Data records:
>>>>

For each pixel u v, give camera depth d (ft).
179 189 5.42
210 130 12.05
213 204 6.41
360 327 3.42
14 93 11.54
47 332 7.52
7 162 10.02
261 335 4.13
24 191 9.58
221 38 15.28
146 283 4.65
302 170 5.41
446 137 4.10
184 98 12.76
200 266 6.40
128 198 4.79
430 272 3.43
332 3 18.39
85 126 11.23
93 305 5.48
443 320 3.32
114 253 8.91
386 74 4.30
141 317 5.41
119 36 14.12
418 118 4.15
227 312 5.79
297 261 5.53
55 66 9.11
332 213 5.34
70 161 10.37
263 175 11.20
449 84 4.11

<<<<
>>>>

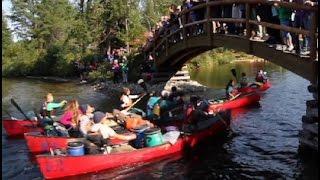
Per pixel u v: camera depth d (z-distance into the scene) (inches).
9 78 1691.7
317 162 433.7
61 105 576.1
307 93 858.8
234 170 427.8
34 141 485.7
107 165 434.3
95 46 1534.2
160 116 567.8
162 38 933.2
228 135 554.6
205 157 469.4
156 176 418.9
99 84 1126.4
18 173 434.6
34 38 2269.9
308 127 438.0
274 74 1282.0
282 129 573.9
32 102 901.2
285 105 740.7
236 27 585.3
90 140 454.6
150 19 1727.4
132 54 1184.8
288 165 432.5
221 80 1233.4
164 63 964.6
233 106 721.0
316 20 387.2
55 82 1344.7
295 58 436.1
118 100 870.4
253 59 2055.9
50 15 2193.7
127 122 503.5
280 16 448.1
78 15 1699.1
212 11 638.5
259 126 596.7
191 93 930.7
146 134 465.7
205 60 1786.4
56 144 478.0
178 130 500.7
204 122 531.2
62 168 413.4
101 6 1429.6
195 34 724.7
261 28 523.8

<<<<

Work order:
Which of the lines above include the word "camera"? Copy each of them.

Solution to this problem:
For each pixel u v, give camera depth d (ft).
Per pixel u v: camera depth d (z-distance into the scene) (inches).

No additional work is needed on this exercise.